Overview
Model Overview
Jiayi-Pan/Tiny-Vicuna-1B is a compact 1.1 billion parameter language model, developed by Jiayi-Pan. It is a fine-tuned variant of the TinyLlama base model, specifically trained on the WizardVicuna Dataset. This model is engineered to be fully compatible with the Vicuna-v1.5 series, making it a suitable option for developers familiar with that architecture.
Key Characteristics
- Base Model: Fine-tuned from TinyLlama (1.1B parameters).
- Training Data: Utilizes the WizardVicuna Dataset for instruction-following capabilities.
- Compatibility: Designed to be fully compatible with the Vicuna-v1.5 series.

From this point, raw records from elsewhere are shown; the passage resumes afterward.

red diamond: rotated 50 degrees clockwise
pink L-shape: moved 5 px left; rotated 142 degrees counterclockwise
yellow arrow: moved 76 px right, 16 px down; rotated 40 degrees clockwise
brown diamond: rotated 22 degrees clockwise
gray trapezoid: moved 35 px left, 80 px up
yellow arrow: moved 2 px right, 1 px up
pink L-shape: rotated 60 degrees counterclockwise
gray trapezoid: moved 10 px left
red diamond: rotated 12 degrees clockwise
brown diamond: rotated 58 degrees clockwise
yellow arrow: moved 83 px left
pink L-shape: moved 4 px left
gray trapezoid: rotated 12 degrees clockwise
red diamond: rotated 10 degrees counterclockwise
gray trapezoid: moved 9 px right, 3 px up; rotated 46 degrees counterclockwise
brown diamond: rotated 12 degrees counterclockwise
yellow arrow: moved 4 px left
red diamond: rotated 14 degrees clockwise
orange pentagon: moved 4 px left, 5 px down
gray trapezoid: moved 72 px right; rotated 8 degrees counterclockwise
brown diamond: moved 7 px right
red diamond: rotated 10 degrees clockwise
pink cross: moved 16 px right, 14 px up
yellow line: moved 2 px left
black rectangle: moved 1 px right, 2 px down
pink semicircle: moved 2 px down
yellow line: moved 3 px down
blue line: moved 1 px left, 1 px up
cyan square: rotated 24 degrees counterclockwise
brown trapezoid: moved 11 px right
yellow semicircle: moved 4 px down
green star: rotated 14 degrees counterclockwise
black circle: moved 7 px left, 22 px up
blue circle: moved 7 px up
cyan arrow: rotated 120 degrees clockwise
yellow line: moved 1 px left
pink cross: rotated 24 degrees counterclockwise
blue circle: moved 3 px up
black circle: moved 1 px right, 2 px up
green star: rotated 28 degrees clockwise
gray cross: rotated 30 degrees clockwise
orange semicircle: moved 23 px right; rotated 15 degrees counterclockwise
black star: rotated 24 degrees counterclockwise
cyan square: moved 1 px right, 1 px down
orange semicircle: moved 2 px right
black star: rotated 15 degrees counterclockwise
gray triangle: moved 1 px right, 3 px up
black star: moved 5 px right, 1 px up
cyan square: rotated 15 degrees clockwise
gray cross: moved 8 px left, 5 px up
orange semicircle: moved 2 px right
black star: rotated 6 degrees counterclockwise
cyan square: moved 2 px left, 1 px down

- Efficiency: Its small parameter count makes it ideal for quick iterations and resource-constrained environments.
Performance Benchmarks
Evaluated on the Open LLM Leaderboard, Tiny-Vicuna-1B demonstrates foundational capabilities across various tasks. Its average score is 34.76, with specific metrics including:
- AI2 Reasoning Challenge (25-Shot): 33.45
- HellaSwag (10-Shot): 55.92
- MMLU (5-Shot): 25.45
- TruthfulQA (0-shot): 33.82
- Winogrande (5-shot): 58.41
- GSM8k (5-shot): 1.52
Use Cases
This model is particularly well-suited for:
- Rapid Prototyping: Its small size allows for fast training and inference cycles, accelerating experimental workflows.
- Educational Purposes: An accessible model for learning about fine-tuning and instruction-following LLMs.
- Resource-Limited Deployment: Suitable for applications where computational power or memory is a constraint.
- Early-Stage Development: Provides a solid base for initial explorations before scaling up to larger models.